Instructions:
(A) Please list everything the passage about Cotton says he loved.
(B) According to the passage about Cotton, why did he remain in prison after the second-degree murder charges were dismissed in 1995? Answer in one to three sentences.

That was Cotton, a man who loved his friends and family and the Los Angeles Lakers, who got two college degrees in prison, and who was a widely respected advocate for prison reform.

And who by all accounts spent a lifetime in prison answering for his part in a 1991 drug-house robbery where two men were fatally shot. In 1995, the second-degree murder charges were dismissed, and Cotton continued serving time for aggravated assault and other charges. WHYY’s Ximena Conde chronicled the life of a man who transcended his prison cell in his own journey for redemption, but also for the redemption of others. It made me wish I had met him.

» READ MORE: Awards ceremony, even at a distance, reminds me how much I miss Philly | Helen Ubiñas

To read the obituaries, distinct yet profoundly similar, is an exercise in wishful thinking.

Wishing they’d had more time. (That includes the elderly who had other health issues that so many seem willing to sacrifice.)

Supplied data:

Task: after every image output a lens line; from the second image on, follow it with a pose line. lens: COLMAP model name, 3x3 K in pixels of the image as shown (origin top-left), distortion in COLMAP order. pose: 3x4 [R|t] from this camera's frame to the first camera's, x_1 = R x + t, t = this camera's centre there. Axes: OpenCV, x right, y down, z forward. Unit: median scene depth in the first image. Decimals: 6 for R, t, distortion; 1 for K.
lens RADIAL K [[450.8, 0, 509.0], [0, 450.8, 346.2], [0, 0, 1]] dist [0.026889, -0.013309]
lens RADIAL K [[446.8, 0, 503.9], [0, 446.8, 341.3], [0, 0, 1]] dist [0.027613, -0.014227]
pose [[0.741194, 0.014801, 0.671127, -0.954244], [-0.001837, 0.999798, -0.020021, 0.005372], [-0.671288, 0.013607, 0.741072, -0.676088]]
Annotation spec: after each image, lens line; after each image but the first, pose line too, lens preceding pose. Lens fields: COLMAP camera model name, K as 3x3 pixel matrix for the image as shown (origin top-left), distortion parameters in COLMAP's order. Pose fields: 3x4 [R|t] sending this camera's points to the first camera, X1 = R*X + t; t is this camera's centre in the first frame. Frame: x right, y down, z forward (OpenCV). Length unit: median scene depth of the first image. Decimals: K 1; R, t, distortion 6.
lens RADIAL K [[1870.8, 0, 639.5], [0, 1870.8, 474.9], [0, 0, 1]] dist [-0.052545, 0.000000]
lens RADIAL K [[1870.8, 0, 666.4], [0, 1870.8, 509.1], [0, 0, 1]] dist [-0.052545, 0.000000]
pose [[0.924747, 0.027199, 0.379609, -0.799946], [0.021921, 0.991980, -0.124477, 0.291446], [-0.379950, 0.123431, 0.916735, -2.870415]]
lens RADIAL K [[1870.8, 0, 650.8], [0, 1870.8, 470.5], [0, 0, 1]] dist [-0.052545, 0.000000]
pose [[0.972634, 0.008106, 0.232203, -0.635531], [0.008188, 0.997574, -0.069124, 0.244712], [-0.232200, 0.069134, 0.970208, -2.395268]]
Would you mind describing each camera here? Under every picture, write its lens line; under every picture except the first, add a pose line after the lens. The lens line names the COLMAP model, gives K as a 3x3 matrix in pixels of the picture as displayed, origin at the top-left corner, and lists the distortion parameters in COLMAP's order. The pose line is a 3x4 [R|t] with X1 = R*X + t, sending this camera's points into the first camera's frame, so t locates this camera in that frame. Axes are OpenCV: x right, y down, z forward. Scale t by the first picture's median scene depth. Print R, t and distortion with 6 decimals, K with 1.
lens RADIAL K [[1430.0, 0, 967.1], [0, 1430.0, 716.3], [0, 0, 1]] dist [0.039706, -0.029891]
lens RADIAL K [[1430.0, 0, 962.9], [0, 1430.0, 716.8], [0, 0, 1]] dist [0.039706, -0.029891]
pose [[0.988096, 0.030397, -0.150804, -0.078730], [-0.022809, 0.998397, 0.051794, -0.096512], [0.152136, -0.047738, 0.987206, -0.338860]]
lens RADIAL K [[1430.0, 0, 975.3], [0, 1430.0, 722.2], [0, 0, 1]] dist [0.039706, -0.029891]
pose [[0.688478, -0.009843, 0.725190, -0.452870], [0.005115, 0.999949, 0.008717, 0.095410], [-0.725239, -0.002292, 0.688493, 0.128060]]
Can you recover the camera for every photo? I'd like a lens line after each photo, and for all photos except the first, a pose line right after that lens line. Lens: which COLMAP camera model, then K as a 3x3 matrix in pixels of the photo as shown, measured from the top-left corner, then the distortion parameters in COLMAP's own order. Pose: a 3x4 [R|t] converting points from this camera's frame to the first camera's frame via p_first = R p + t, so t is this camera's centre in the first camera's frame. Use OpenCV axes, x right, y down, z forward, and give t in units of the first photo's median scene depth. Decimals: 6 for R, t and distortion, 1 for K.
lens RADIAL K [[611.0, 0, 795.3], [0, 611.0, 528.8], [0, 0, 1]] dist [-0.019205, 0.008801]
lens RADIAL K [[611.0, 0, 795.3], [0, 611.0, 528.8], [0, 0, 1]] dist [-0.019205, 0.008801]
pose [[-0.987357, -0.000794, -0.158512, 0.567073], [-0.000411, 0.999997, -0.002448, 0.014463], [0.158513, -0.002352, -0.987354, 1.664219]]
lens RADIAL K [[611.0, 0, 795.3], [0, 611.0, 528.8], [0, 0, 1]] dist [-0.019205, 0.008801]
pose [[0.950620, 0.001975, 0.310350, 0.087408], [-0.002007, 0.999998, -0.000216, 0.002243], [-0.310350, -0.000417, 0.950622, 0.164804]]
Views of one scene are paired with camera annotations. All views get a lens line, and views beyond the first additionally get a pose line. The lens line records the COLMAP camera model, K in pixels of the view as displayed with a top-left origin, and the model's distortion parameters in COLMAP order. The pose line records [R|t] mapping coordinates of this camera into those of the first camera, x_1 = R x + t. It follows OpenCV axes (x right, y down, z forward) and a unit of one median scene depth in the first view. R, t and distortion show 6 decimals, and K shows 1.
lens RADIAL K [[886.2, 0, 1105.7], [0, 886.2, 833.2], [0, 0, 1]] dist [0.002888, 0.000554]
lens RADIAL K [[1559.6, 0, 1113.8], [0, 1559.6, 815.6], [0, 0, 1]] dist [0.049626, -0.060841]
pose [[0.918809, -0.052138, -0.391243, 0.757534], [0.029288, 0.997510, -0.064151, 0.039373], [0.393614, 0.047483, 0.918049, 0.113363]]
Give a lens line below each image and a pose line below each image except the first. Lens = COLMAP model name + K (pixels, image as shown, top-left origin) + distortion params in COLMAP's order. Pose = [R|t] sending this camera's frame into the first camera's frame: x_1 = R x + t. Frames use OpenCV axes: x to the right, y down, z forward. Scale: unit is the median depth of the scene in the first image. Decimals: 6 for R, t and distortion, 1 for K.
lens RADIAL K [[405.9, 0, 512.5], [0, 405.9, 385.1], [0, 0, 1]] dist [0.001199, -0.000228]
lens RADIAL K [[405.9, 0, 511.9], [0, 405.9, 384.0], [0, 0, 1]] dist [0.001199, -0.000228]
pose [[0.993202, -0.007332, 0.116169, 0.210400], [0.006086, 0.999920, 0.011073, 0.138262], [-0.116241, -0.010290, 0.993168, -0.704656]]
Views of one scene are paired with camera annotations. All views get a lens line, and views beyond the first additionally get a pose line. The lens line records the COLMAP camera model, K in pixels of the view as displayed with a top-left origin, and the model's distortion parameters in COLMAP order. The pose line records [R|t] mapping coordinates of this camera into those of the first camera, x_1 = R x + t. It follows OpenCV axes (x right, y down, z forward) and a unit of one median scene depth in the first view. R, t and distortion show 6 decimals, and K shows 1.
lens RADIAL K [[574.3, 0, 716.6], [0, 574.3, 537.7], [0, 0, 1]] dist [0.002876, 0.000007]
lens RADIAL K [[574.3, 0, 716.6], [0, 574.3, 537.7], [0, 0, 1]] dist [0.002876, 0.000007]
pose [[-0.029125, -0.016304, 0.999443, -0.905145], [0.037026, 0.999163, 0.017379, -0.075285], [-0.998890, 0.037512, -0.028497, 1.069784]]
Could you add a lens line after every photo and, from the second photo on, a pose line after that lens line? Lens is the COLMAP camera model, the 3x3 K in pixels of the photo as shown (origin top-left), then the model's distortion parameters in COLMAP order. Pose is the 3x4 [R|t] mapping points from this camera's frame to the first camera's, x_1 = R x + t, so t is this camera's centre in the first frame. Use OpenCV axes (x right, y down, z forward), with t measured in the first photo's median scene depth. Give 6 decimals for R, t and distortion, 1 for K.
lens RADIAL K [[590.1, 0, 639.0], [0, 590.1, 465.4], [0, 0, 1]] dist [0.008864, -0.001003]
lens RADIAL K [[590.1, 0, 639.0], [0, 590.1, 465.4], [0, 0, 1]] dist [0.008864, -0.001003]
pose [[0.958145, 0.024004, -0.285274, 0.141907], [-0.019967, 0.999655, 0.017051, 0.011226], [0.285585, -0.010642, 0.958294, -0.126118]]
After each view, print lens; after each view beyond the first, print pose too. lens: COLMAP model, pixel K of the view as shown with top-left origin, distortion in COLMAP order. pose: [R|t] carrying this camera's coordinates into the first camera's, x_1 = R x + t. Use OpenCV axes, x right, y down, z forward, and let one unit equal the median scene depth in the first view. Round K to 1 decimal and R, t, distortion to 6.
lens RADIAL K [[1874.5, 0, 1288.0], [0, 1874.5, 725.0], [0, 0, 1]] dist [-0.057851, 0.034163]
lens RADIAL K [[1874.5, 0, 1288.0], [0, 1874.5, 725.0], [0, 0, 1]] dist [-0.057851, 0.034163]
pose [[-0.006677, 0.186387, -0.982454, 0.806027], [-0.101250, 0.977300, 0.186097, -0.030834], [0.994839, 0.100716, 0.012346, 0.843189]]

Answers in order:
(A) His friends, his family, and the Los Angeles Lakers.

(B) He stayed in prison because he was still serving time for aggravated assault and other charges. These were tied to his part in a 1991 drug-house robbery in which two men were fatally shot.